Turut hadir dalam acara tersebut antara lain CEO Tanoto Foundation dan Executive Vice President Royal Golden Eagle for External Affairs Benny Lee, Country Head Tanoto Foundation Indonesia Inge Kusuma, Head of Leadership Development and Scholarship Tanoto Foundation Indonesia Michael Susanto, serta Head of Strategic and Impact Communication Tanoto Foundation Indonesia Deviani Wulandari.
Sebagai dosen, Bamsoet menjelaskan bahwa dirinya harus bekerja keras dalam mengoreksi tugas dan disertasi mahasiswa untuk membedakan mana yang dikerjakan oleh AI dan mana yang merupakan hasil kerja mahasiswa sendiri. Oleh karena itu, ia mendorong para peserta didik untuk bijaksana dalam menggunakan AI dan tidak hanya memanfaatkannya untuk sekedar menyalin tugas. Kehadiran AI seharusnya dapat memperluas jangkauan pengetahuan, bukan justru menghilangkan jati diri peserta didik sebagai pencari ilmu.

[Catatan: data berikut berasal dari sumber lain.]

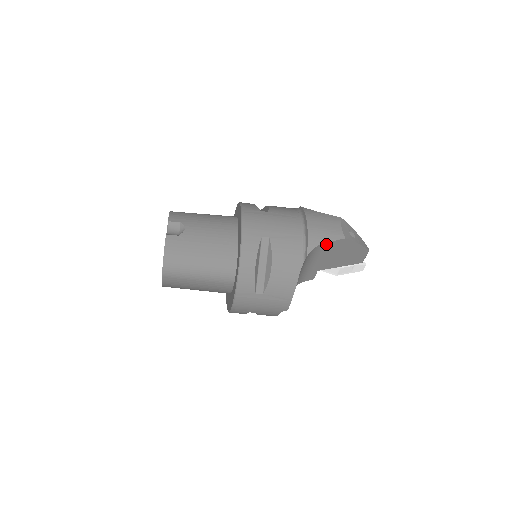
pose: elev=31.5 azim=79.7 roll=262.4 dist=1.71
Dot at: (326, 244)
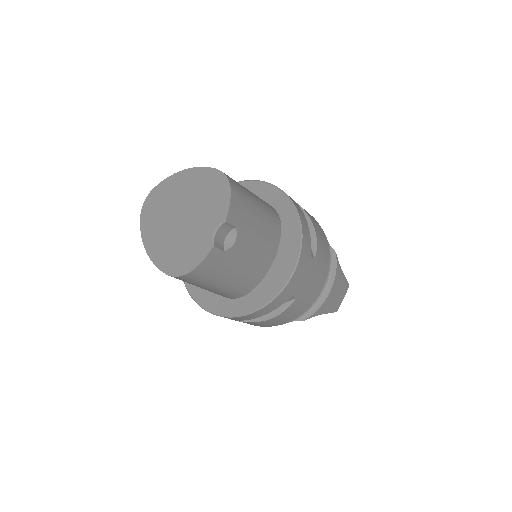
Dot at: occluded
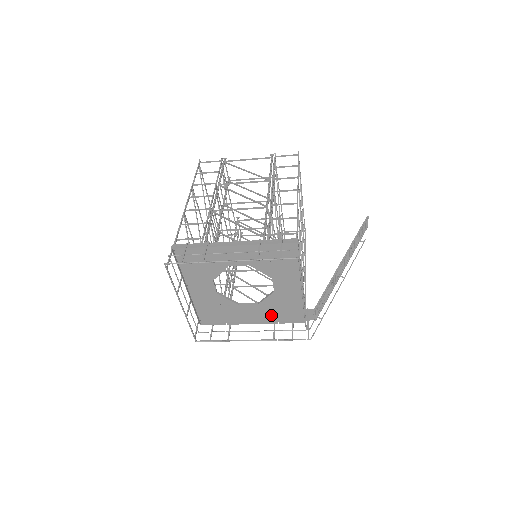
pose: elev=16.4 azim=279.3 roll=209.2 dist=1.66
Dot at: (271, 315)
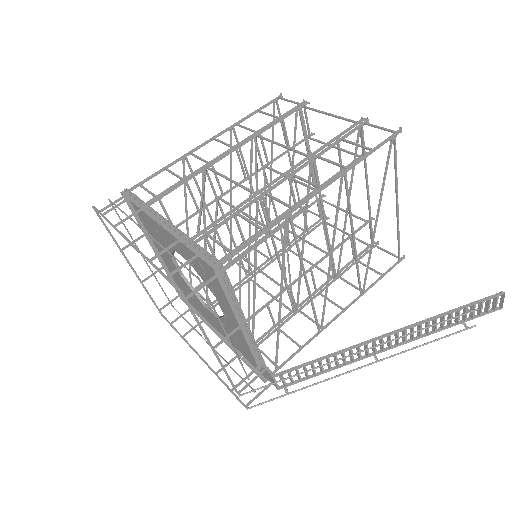
Dot at: (234, 342)
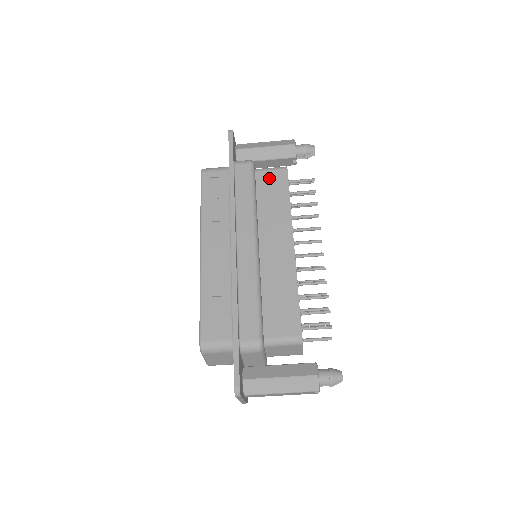
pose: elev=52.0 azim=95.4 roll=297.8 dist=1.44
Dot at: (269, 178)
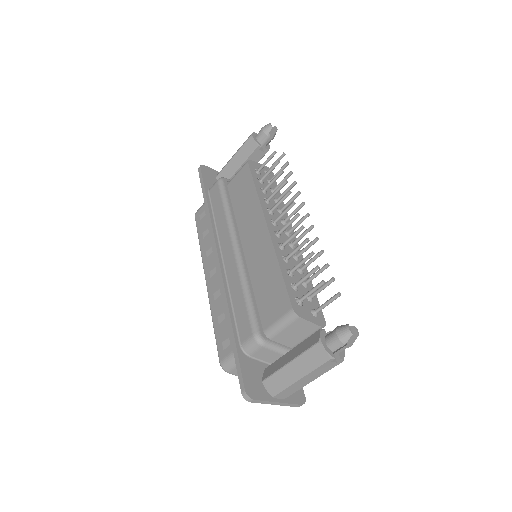
Dot at: (237, 181)
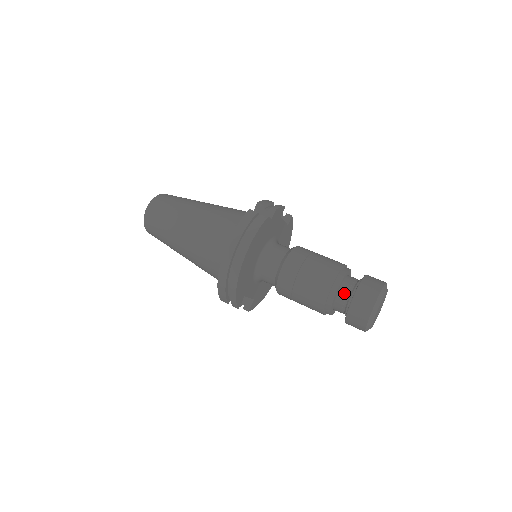
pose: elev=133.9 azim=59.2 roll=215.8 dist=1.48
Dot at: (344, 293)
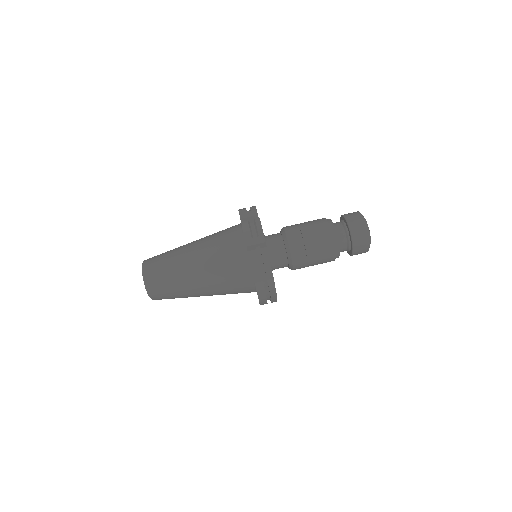
Dot at: (343, 245)
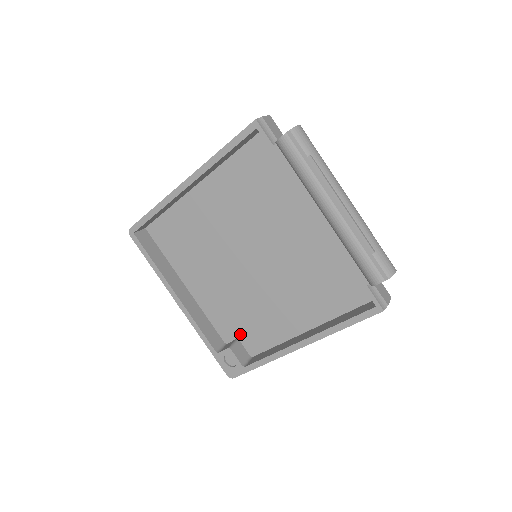
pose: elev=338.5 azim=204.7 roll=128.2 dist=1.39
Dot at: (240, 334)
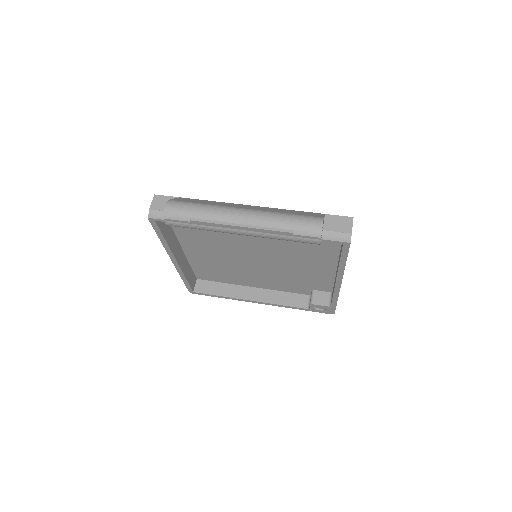
Dot at: (310, 288)
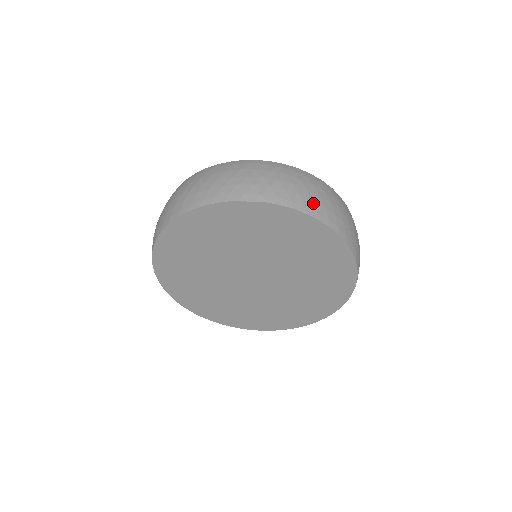
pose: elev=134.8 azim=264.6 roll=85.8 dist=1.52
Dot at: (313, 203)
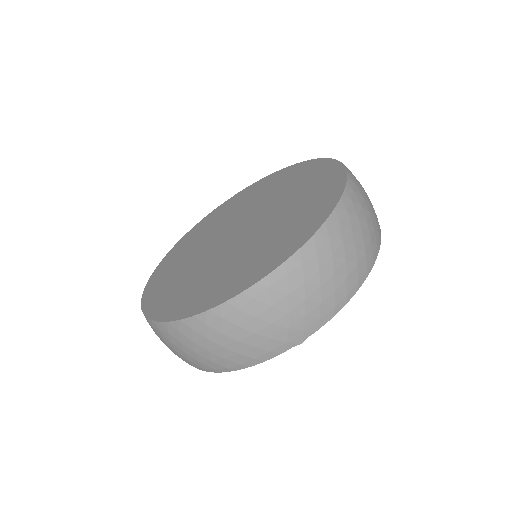
Dot at: (349, 280)
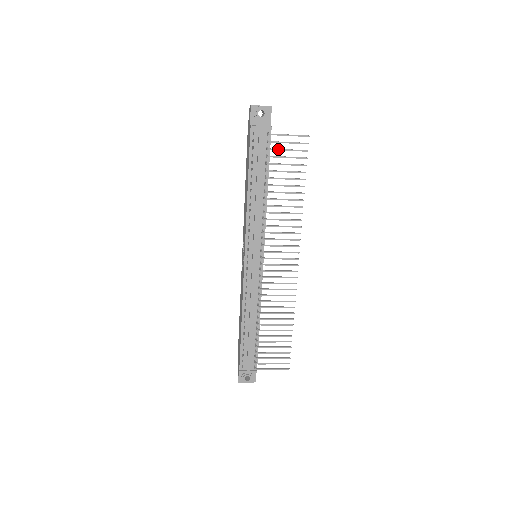
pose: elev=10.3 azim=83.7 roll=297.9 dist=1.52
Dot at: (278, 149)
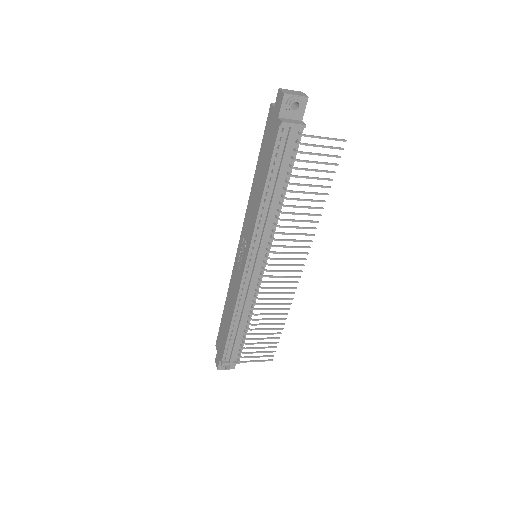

"Daripada menghalangi kemajuan AI, dunia pendidikan kita justru harus adaptif. AI bisa dimanfaatkan untuk meningkatkan aktivitas pembelajaran hingga manajemen pendidikan. Di sisi lain, orientasi pendidikan tidak boleh hanya fokus pada melahirkan generasi yang memiliki kecerdasan akademik, melainkan juga harus memiliki karakter. Pemahaman terhadap wawasan kebangsaan harus dikedepankan, bersamaan dengan sikap berpikir kritis, analitis, kreatif, dan imajinatif," jelas Bamsoet.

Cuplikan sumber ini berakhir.